> [Excerpted passage]:
════════

Setting up environment and variables...


### 1.2 Set up the variables
You will need to change the values of the variables below to suit the names and directory location of your files to be loaded.

In [108]:
# update these with your file paths
sensor_phase = os.path.normpath('./output/A_load_and_combine_data/df_sensor_phase.pkl')

# write intermediate tables to disk for debugging purposes
write_temps = True
output_path = os.path.normpath('./output/B_Aggregate_Sensor_Stats')
df_sensor_data = None

log('Done.')

Tue Apr 18 09:05:52 2017 - Done.


In [109]:
def write_temp_file(df, filepath, df_name):
    '''
    If write_temps is true, this function will write the specified Pandas dataframe (df) to csv at the specified location (filepath).

════════

> [Data block]:
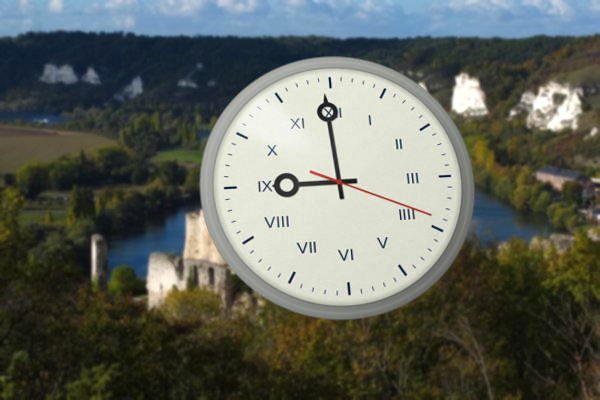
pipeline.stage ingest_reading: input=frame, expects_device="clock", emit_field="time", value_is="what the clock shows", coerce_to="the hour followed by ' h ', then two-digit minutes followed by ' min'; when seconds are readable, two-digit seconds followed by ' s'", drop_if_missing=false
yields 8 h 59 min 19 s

════════

> [Tasks to carry out]:
1: In the notebook excerpt, what value is the variable write_temps set to?
2: Repeat the notebook excerpt word for word between "log('Done.')" and "specified location (filepath).", inclusive.
3: According to the notebook excerpt, why would you need to change the values of the variables in section 1.2?
Answer using only the notebook excerpt, not the data.

> [Written answers]:
1: It is set to True.

2:
log('Done.')

Tue Apr 18 09:05:52 2017 - Done.


In [109]:
def write_temp_file(df, filepath, df_name):
    '''
    If write_temps is true, this function will write the specified Pandas dataframe (df) to csv at the specified location (filepath).

3: The values need to match the names and directory location of the files you are loading.